WHAT TO DO: Within the records that follow, restate exactly the lines from the line with "[488,597,613,612] pela Parte" down to the line with "[35,1439,73,1453] [87,1440,125,1453] DMRS", including both. Omit the pictures.

DATA TO USE Start Marker

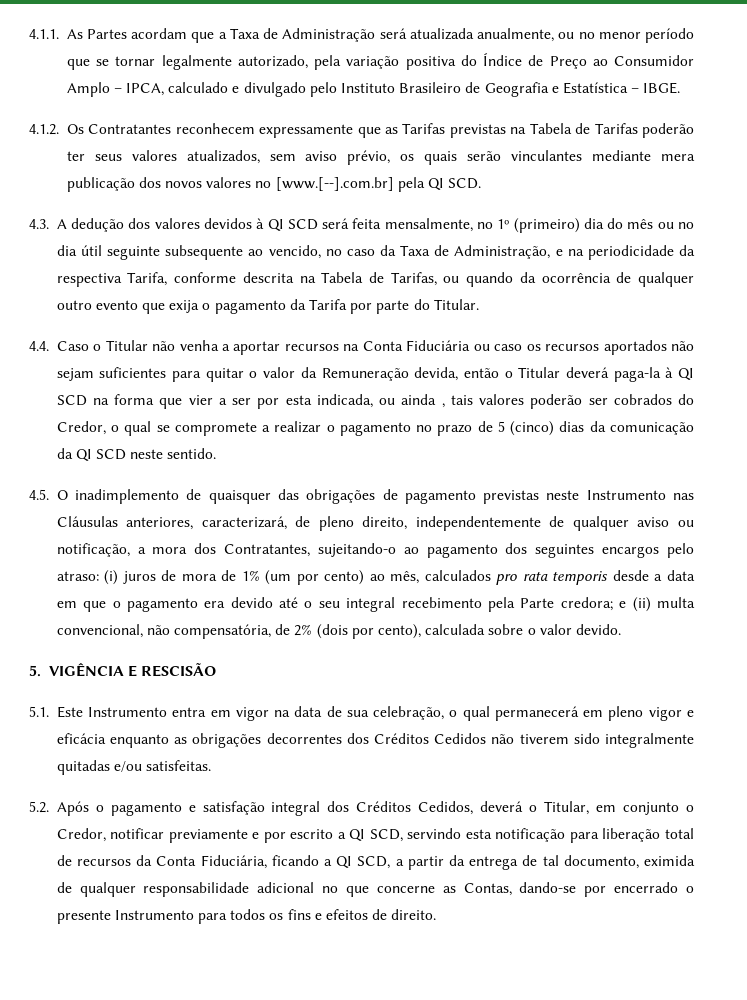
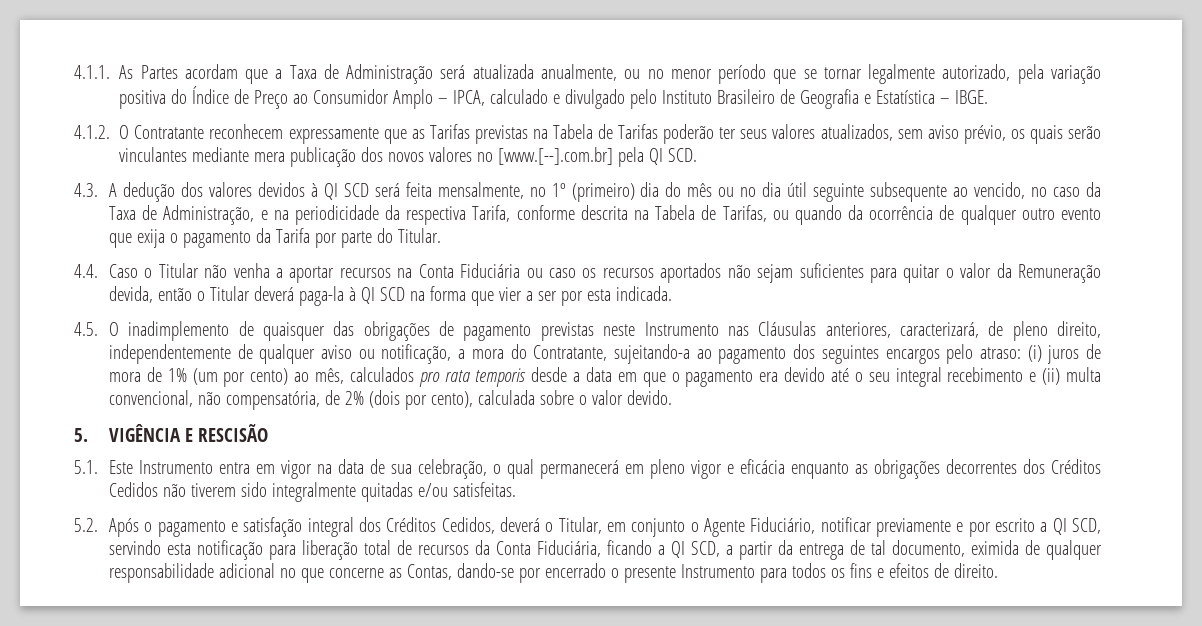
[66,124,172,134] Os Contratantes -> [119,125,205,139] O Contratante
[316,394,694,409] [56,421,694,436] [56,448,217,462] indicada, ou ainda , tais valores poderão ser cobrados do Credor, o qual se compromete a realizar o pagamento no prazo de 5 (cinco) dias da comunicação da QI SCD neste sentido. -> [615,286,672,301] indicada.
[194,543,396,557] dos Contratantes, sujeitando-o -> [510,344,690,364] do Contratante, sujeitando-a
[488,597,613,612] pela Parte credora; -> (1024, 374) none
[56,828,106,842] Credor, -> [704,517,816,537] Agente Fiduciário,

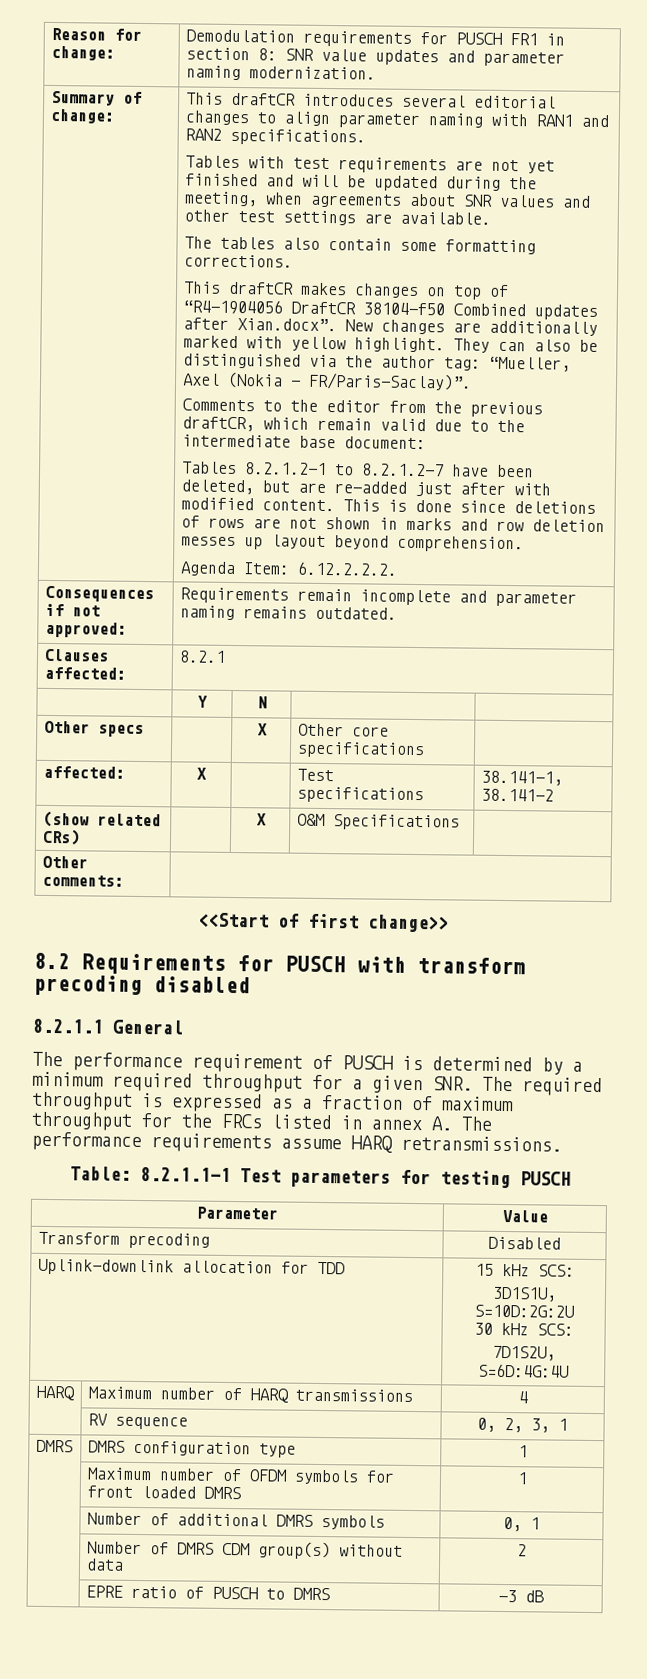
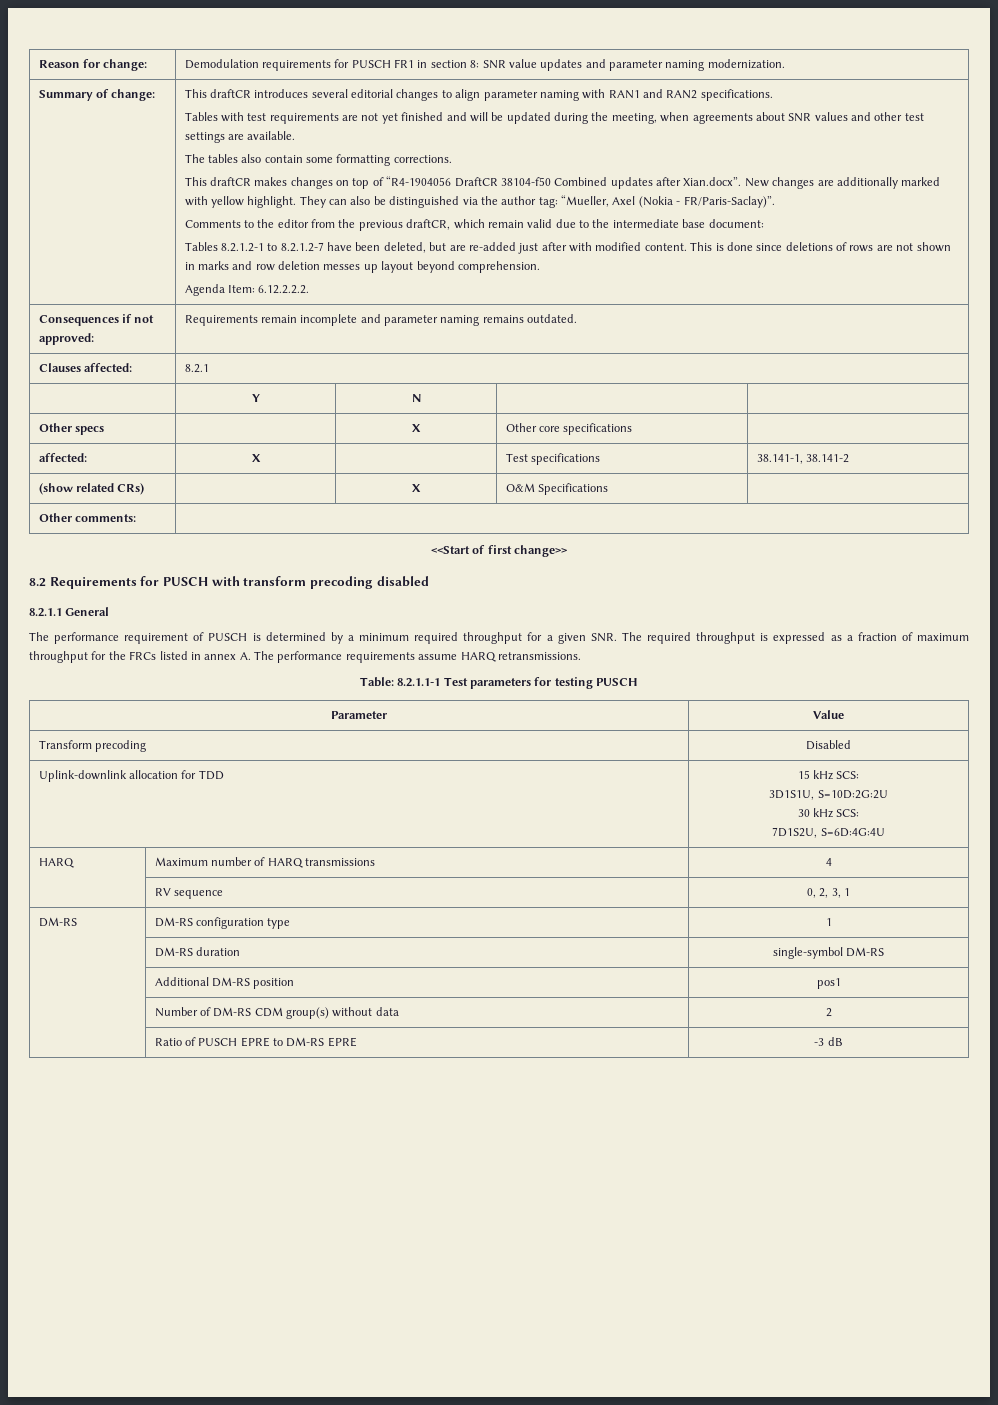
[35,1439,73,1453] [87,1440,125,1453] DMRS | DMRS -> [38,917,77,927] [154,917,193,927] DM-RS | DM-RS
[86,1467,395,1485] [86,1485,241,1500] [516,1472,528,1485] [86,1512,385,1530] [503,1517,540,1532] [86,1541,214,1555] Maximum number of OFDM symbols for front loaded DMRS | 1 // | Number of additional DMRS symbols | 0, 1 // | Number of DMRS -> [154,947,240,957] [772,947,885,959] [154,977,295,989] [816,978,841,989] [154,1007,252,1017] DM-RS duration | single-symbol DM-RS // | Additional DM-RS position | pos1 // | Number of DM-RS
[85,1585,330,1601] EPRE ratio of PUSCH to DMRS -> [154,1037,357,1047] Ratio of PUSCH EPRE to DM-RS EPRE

DATA TO USE End Marker

WORKED SOLUTION:
[488,597,613,612] pela Parte credora; -> (1024, 374) none
[56,828,106,842] Credor, -> [704,517,816,537] Agente Fiduciário,

[35,1439,73,1453] [87,1440,125,1453] DMRS | DMRS -> [38,917,77,927] [154,917,193,927] DM-RS | DM-RS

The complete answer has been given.